Prediction Markets

How to Trade the Predictions Analysis

Prediction markets let you bet on the outcome of real-world events — elections, economic data, policy decisions. Convex analyses active Polymarket contracts to find ones where the crowd price doesn't match the AI's model probability. That mispricing is your opportunity.

How prediction markets work

A prediction market contract trades between $0 and $1. The current price IS the market's implied probability. A contract trading at $0.65 means the market thinks there's a 65% chance the event happens. If the event happens, you get $1. If it doesn't, you get $0.

YES direction (LONG) — You think the event is more likely to happen than the market believes. You buy the contract at, say, $0.55 and hope to sell at $1 (or higher before resolution).

NO direction (SHORT)— You think the event is less likely than the market believes. You effectively buy the "no" side at $0.45 (1 - $0.55) and profit if the event doesn't happen.

Prediction markets are conceptually similar to options — they have a fixed expiration (resolution date), a binary payoff, and a price that reflects implied probability. If you understand options, you already understand the basics.

How the AI finds edge

The system compares its model probability to the current market price. The difference is the edge — the same concept as finding mispriced assets in financial markets. For example, if the AI estimates a 75% probability but the market is pricing it at 62%, the edge is +13 percentage points on YES.

Only opportunities with an edge of 10% or more are flagged. This high threshold filters out marginal situations where the AI's model uncertainty might eat the edge.

Each opportunity includes a fair price (what the AI thinks the contract should trade at) and a confidence level. Higher confidence means the AI has more conviction in its probability estimate.

The biggest edges often appear on political or economic events where crowd sentiment diverges from data-driven analysis. Markets driven by narratives are more likely to be mispriced than markets driven by quantitative data — similar to how extreme sentiment creates opportunities in equities.

Timeframe and liquidity

Each recommendation includes a target timeframe — how long before the event resolves. This matters because prediction markets are illiquid compared to stock markets. If you need to exit early, you may face wide bid-ask spreads — similar to liquidity concerns in thinly traded financial instruments.

Short timeframes (days) mean faster resolution but less time for the market to re-price to your model. Longer timeframes (weeks/months) give more time for value to be realised but tie up capital.

Position sizing

The system suggests position sizes based on edge size and confidence. Larger edges with higher confidence get bigger allocations. But there's an important wrinkle: prediction markets are binary. The outcome is $1 or $0 — there's no stop-loss, no partial exit at invalidation.

This means your maximum loss is your entire position. Size accordingly. If the system suggests 3% of portfolio, that means you could lose 3% of your portfolio if the bet fails. This is a tail risk — make sure that loss is acceptable.
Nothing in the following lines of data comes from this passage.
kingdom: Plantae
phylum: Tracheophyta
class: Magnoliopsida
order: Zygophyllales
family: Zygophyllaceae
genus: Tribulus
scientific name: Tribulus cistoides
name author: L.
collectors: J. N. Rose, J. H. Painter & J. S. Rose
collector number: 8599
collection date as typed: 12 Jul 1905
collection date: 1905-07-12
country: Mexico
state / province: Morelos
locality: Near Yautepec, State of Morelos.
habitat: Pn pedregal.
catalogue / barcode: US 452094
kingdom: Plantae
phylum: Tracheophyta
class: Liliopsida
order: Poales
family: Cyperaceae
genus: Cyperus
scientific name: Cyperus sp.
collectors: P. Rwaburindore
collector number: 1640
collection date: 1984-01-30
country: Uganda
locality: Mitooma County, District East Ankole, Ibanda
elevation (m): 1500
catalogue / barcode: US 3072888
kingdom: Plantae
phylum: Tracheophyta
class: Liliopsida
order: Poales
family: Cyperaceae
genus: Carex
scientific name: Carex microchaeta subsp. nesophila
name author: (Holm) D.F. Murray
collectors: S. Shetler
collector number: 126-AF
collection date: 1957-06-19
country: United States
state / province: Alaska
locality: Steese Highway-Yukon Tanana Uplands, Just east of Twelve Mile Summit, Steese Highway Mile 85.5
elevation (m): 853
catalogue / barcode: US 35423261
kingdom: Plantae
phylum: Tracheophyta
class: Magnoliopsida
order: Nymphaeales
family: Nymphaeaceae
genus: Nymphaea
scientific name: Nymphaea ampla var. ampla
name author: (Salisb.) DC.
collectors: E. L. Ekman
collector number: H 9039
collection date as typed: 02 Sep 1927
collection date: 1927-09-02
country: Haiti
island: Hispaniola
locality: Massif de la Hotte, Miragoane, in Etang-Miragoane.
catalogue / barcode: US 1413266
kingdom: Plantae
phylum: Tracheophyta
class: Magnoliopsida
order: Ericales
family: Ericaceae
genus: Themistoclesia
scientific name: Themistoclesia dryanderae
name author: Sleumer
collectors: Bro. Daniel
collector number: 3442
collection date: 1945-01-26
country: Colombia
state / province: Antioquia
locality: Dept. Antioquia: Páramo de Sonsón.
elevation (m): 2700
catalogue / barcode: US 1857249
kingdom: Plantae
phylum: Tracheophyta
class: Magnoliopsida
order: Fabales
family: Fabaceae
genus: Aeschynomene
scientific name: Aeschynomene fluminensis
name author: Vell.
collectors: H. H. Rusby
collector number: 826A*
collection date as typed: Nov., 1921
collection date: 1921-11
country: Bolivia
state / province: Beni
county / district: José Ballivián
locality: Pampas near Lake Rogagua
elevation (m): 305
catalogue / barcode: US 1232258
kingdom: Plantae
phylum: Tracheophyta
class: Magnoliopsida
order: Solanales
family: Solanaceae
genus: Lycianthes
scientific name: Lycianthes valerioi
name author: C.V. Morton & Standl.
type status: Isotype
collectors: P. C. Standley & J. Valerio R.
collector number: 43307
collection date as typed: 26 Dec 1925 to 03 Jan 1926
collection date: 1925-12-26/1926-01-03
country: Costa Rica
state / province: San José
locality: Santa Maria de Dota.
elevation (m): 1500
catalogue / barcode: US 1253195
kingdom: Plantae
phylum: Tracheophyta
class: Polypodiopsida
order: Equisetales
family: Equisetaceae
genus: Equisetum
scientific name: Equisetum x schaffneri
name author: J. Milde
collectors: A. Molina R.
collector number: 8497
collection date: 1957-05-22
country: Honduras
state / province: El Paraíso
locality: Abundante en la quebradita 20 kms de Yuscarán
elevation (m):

Diversify across multiple prediction market positions. Any single binary bet can go wrong, but a portfolio of +10% edge bets will likely profit over time. Diversification reduces drawdown risk.

What makes a good prediction bet

  • Edge of 10%+ (the bigger the better)
  • Clear reasoning you can evaluate — the AI should explain WHY the market is mispriced
  • Reasonable timeframe (not years away)
  • Sufficient liquidity to enter at the current price
  • Not a highly correlated bet with your other positions (e.g. betting on "no recession" while long equities doubles your exposure)

Key terms you'll see

  • Edge — The gap between the AI's fair probability and the market price. The core concept — no edge, no trade.
  • Fair Price — The AI's model probability expressed as a price ($0.00-$1.00). If fair price is $0.75 and market is $0.62, the contract is undervalued.
  • Tail Risk — The risk of unexpected outcomes. In prediction markets, a "sure thing" at 95% still fails 1 in 20 times. Don't bet your bankroll on any single contract.
  • Liquidity — How easily you can buy or sell at the quoted price. Low liquidity means you might not be able to exit before resolution.
  • Risk-On / Risk-Off — The broader market environment. Prediction markets on economic events (rate cuts, recession) are heavily influenced by the same macro forces that drive financial markets.

What NOT to do

Don't concentrate in a single prediction market. Binary bets are all-or-nothing. One large position that resolves against you can wipe out months of gains from other bets.
Don't bet against strong consensus when the consensus has information you don't. If a market is at 90% and the AI says 80%, that 10% edge might not be real — insiders and domain experts may know things the AI's model misses.
Don't hold through new information without reassessing. If a major development changes the probability landscape (e.g. a candidate drops out of a race), the AI's model probability was based on prior conditions. This is similar to holding through a black swan — wait for the next analysis update.
Don't treat prediction markets as free money. Even with a genuine 10% edge, you'll lose roughly 40-45% of your bets. The profit comes from the 55-60% that win paying more than the losses cost.
Don't forget about correlation with your other positions. A "YES on rate cut" bet + long gold + long bonds is three bets on the same thing. Check cross-asset correlation before stacking.